TASKS TO CARRY OUT:
1) Reproduce the portion of the seminar announcement between "Much high-impact research" and "and other maladies.", inclusive.
2) According to the seminar announcement, who is the host of Professor Sello's seminar?

SOURCE PASSAGE:
········

Organic Chemistry Seminar: Professor Jason Sello, Brown University

Organic Chemistry Seminar: Professor Jason Sello, Brown University
Date
Tue June 6th 2017, 4:30 - 5:30pm
Event Sponsor
Chemistry Department
Location
Sapp Center Lecture Hall

Organic Chemistry Seminar: Professor Jason Sello, Brown University, Sapp Center Lecture Hall, 4:30pm (Host: Justin Du Bois)

"Anomalous Small Molecules in Chemistry, Biology and Medicine"

About the Seminar:

Much high-impact research in the chemical and biological sciences, particularly that which underlies innovations in medicine, began with curiosity about the structures and mechanisms of bioactive small molecules. In search of potentially transformative discoveries, my research group is focused on molecules that are anomalous by virtue of their structures and the mechanisms by which they perturb biological systems. The seminar will describe how our recent studies of such molecules have stimulated the development of novel methods for chemical synthesis, revealed fresh insights into cellular processes like protein homoeostasis and macromolecular trafficking, and inspired unconventional strategies for treating infectious diseases and other maladies.

········

(Recorded data)
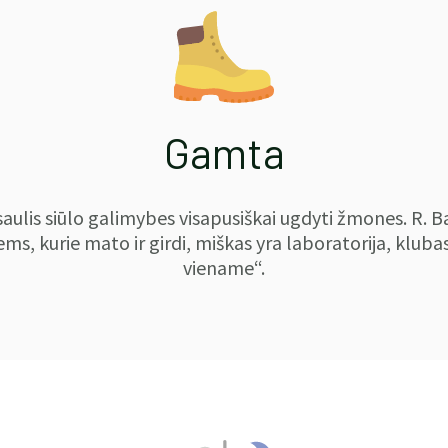
Gamta
aulis siūlo galimybes visapusiškai ugdyti žmones. R. 
ems, kurie mato ir girdi, miškas yra laboratorija, kluba
viename“.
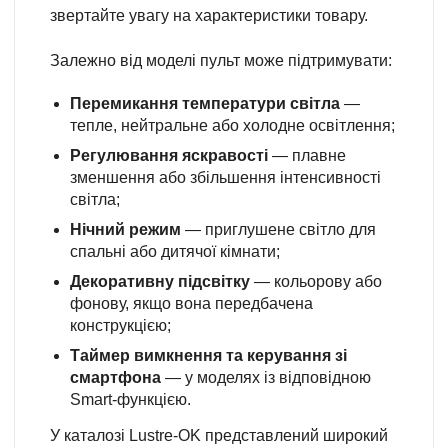
звертайте увагу на характеристики товару.
Залежно від моделі пульт може підтримувати:
Перемикання температури світла
—
тепле, нейтральне або холодне освітлення;
Регулювання яскравості
— плавне
зменшення або збільшення інтенсивності
світла;
Нічний режим
— приглушене світло для
спальні або дитячої кімнати;
Декоративну підсвітку
— кольорову або
фонову, якщо вона передбачена
конструкцією;
Таймер вимкнення та керування зі
смартфона
— у моделях із відповідною
Smart-функцією.
У каталозі Lustre-OK представлений широкий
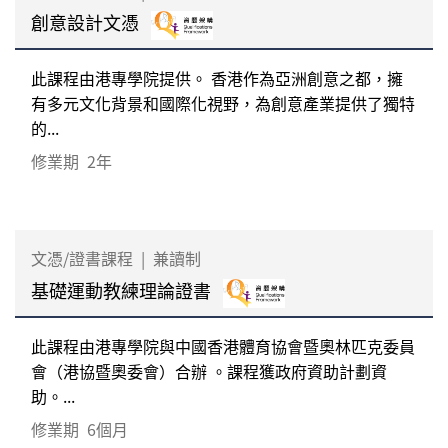
創意設計文憑
此課程由港專學院提供。 香港作為亞洲創意之都，擁
有多元文化背景和國際化視野，為創意產業提供了獨特
的...
修業期
2年
文憑/證書課程
|
兼讀制
基礎運動教練理論證書
此課程由港專學院與中國香港體育協會暨奧林匹克委員
會（港協暨奧委會）合辦 。課程獲政府資助計劃資
助。...
修業期
6個月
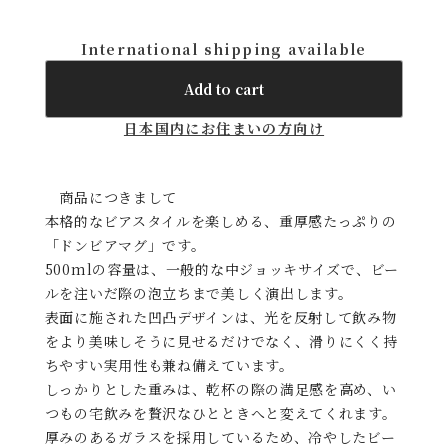
International shipping available
Add to cart
日本国内にお住まいの方向け
商品につきまして
本格的なビアスタイルを楽しめる、重厚感たっぷりの
「ドンビアマグ」です。
500mlの容量は、一般的な中ジョッキサイズで、ビー
ルを注いだ際の泡立ちまで美しく演出します。
表面に施された凹凸デザインは、光を反射して飲み物
をより美味しそうに見せるだけでなく、滑りにくく持
ちやすい実用性も兼ね備えています。
しっかりとした重みは、乾杯の際の満足感を高め、い
つもの宅飲みを贅沢なひとときへと変えてくれます。
厚みのあるガラスを採用しているため、冷やしたビー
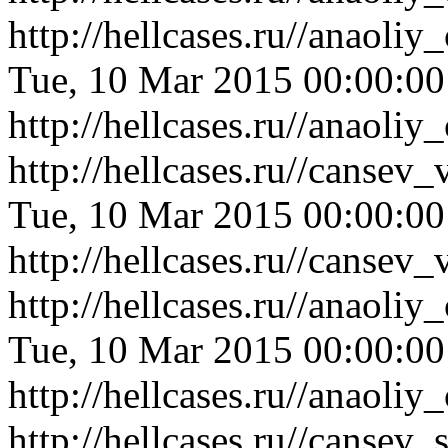
http://hellcases.ru//anaol
Tue, 10 Mar 2015 00:00:0
http://hellcases.ru//anaol
http://hellcases.ru//cansev
Tue, 10 Mar 2015 00:00:0
http://hellcases.ru//cansev
http://hellcases.ru//anaol
Tue, 10 Mar 2015 00:00:0
http://hellcases.ru//anaol
http://hellcases.ru//canse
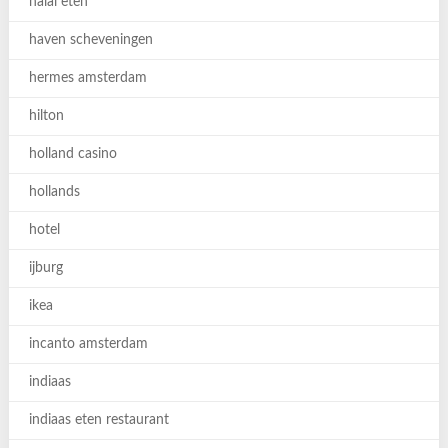
halal eten
haven scheveningen
hermes amsterdam
hilton
holland casino
hollands
hotel
ijburg
ikea
incanto amsterdam
indiaas
indiaas eten restaurant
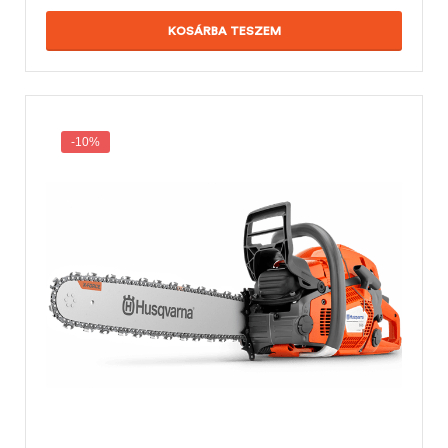
KOSÁRBA TESZEM
-10%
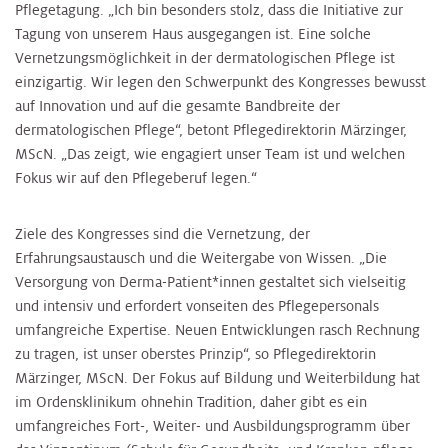
Pflegetagung. „Ich bin besonders stolz, dass die Initiative zur
Tagung von unserem Haus ausgegangen ist. Eine solche
Vernetzungsmöglichkeit in der dermatologischen Pflege ist
einzigartig. Wir legen den Schwerpunkt des Kongresses bewusst
auf Innovation und auf die gesamte Bandbreite der
dermatologischen Pflege“, betont Pflegedirektorin Märzinger,
MScN. „Das zeigt, wie engagiert unser Team ist und welchen
Fokus wir auf den Pflegeberuf legen.“
Ziele des Kongresses sind die Vernetzung, der
Erfahrungsaustausch und die Weitergabe von Wissen. „Die
Versorgung von Derma-Patient*innen gestaltet sich vielseitig
und intensiv und erfordert vonseiten des Pflegepersonals
umfangreiche Expertise. Neuen Entwicklungen rasch Rechnung
zu tragen, ist unser oberstes Prinzip“, so Pflegedirektorin
Märzinger, MScN. Der Fokus auf Bildung und Weiterbildung hat
im Ordensklinikum ohnehin Tradition, daher gibt es ein
umfangreiches Fort-, Weiter- und Ausbildungsprogramm über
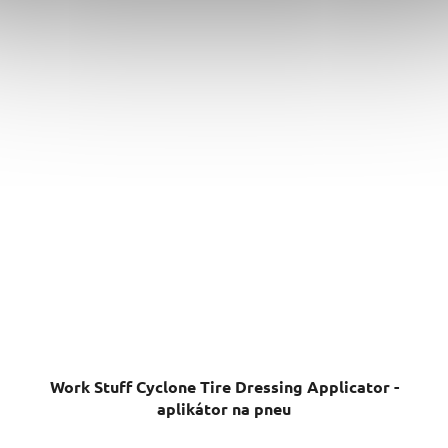
Work Stuff Cyclone Tire Dressing Applicator -
aplikátor na pneu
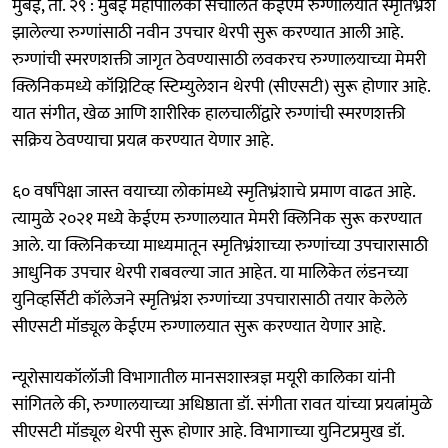
मुंबई, ता. २९ : मुंबई महापालिका संचालित केईएम रुग्णालयात स्मृतिभ्रंश
झालेल्या रुग्णांसाठी नवीन उपचार थेरपी सुरू करण्यात आली आहे.
रुग्णांची स्मरणशक्ती जागृत ठेवण्यासाठी लवकरच रुग्णालयाच्या मेमरी
क्लिनिकमध्ये कॉग्निटिव्ह स्टिम्युलेशन थेरपी (सीएसटी) सुरू होणार आहे.
यात संगीत, खेळ आणि शारीरिक हालचालींद्वारे रुग्णांची स्मरणशक्ती
सक्रिय ठेवण्याचा प्रयत्न करण्यात येणार आहे.
६० वर्षांपेक्षा जास्त वयाच्या लोकांमध्ये स्मृतिभ्रंशाचे प्रमाण वाढत आहे.
त्यामुळे २०२१ मध्ये केईएम रुग्णालयात मेमरी क्लिनिक सुरू करण्यात
आले. या क्लिनिकच्या माध्यमातून स्मृतिभ्रंशाच्या रुग्णांच्या उपचारासाठी
आधुनिक उपचार थेरपी राबवल्या जात आहेत. या मालिकेत लंडनच्या
युनिव्हर्सिटी कॉलेजने स्मृतिभ्रंश रुग्णांच्या उपचारासाठी तयार केलेले
सीएसटी मॉड्यूल केईएम रुग्णालयात सुरू करण्यात येणार आहे.
न्यूरोसायकॉलॉजी विभागातील मानसशास्त्रज्ञ मयूरी कालिका यांनी
सांगितले की, रुग्णालयाच्या अधिष्ठाता डॉ. संगीता रावत यांच्या प्रयत्नांमुळे
सीएसटी मॉड्यूल थेरपी सुरू होणार आहे. विभागाच्या युनिटप्रमुख डॉ.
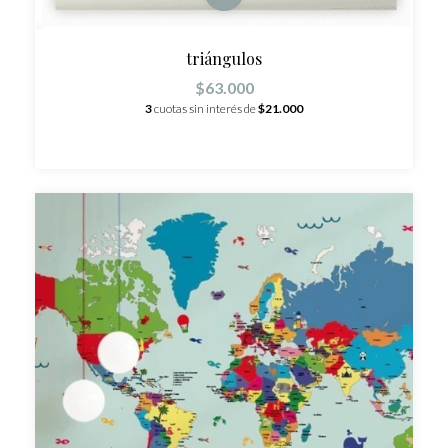
triángulos
$63.000
3
cuotas sin interés de
$21.000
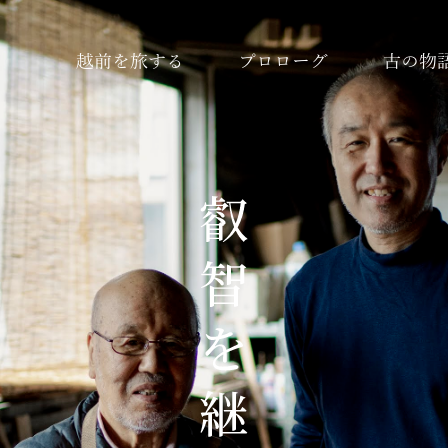
越前を旅する
プロローグ
古の物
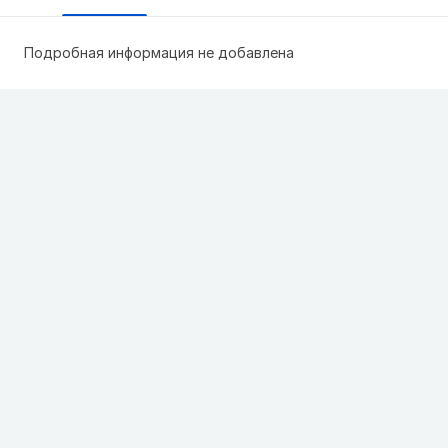
Подробная информация не добавлена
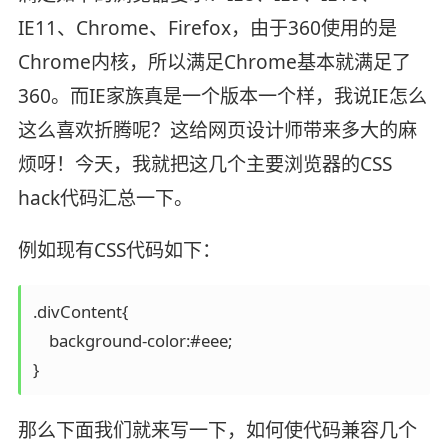
IE11、Chrome、Firefox，由于360使用的是
Chrome内核，所以满足Chrome基本就满足了
360。而IE家族真是一个版本一个样，我说IE怎么
这么喜欢折腾呢？这给网页设计师带来多大的麻
烦呀！今天，我就把这几个主要浏览器的CSS
hack代码汇总一下。
例如现有CSS代码如下：
.divContent{

    background-color:#eee;

}
那么下面我们就来写一下，如何使代码兼容几个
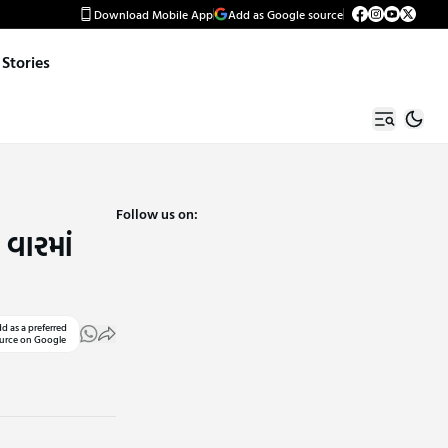
Download Mobile App
Add as Google source
Stories
Follow us on:
વારમાં
d as a preferred
urce on Google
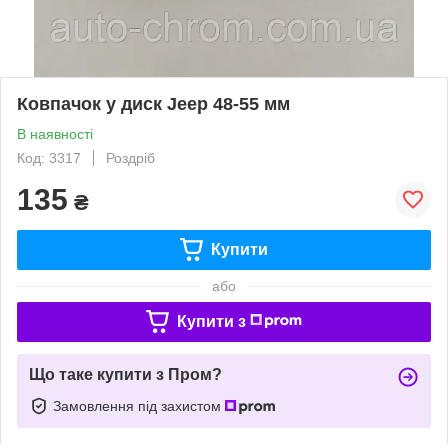
Ковпачок у диск Jeep 48-55 мм
В наявності
Код: 3317
Роздріб
135
₴
Купити
або
Купити з
Що таке купити з Пром?
Замовлення під захистом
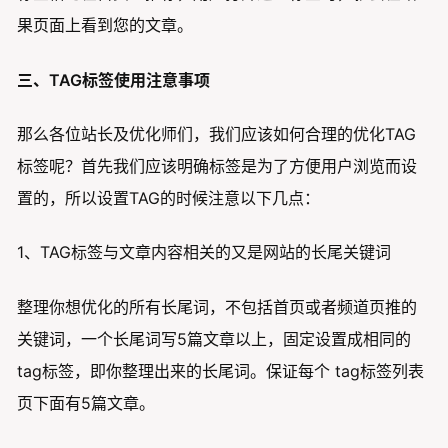
果页面上看到您的文章。
三、TAG标签使用注意事项
那么各位站长及优化师们，我们应该如何合理的优化TAG
标签呢？首先我们应该明确标签是为了方便用户浏览而设
置的，所以设置TAG的时候注意以下几点：
1、TAG标签与文章内容相关的又是网站的长尾关键词
整理你想优化的所有长尾词，不包括首页或者频道页推的
关键词，一个长尾词写5篇文章以上，固定设置成相同的
tag标签，即你整理出来的长尾词。保证每个 tag标签列表
页下面有5篇文章。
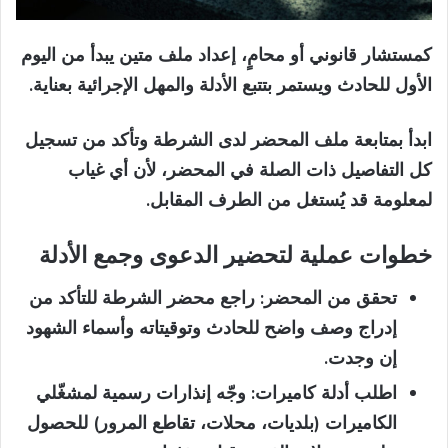
كمستشار قانوني أو محامٍ، إعداد ملف متين يبدأ من اليوم
الأول للحادث ويستمر بتتبع الأدلة والمهل الإجرائية بعناية.
ابدأ بمتابعة ملف المحضر لدى الشرطة وتأكد من تسجيل
كل التفاصيل ذات الصلة في المحضر، لأن أي غياب
لمعلومة قد يُستغل من الطرف المقابل.
خطوات عملية لتحضير الدعوى وجمع الأدلة
تحقق من المحضر:
راجع محضر الشرطة للتأكد من
إدراج وصف واضح للحادث وتوقيتاته وأسماء الشهود
إن وجدت.
اطلب أدلة كاميرات:
وجّه إنذارات رسمية لمشغّلي
الكاميرات (بلديات، محلات، تقاطع المرور) للحصول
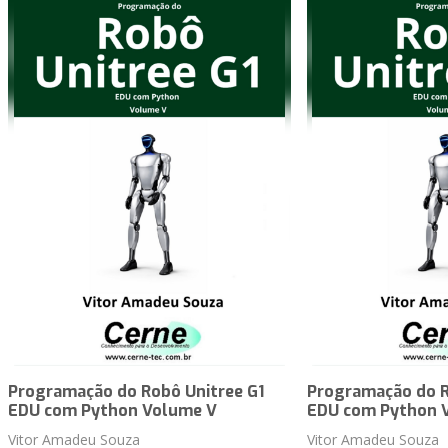
Programação do Robô Unitree G1
Programação do R
EDU com Python Volume V
EDU com Python 
Vitor Amadeu Souza
Vitor Amadeu Souza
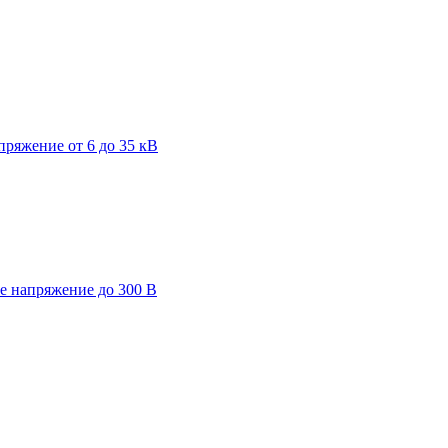
пряжение от 6 до 35 кВ
ее напряжение до 300 В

········

ANSWERS BY ITEM:
1)
Much high-impact research in the chemical and biological sciences, particularly that which underlies innovations in medicine, began with curiosity about the structures and mechanisms of bioactive small molecules. In search of potentially transformative discoveries, my research group is focused on molecules that are anomalous by virtue of their structures and the mechanisms by which they perturb biological systems. The seminar will describe how our recent studies of such molecules have stimulated the development of novel methods for chemical synthesis, revealed fresh insights into cellular processes like protein homoeostasis and macromolecular trafficking, and inspired unconventional strategies for treating infectious diseases and other maladies.

2) Justin Du Bois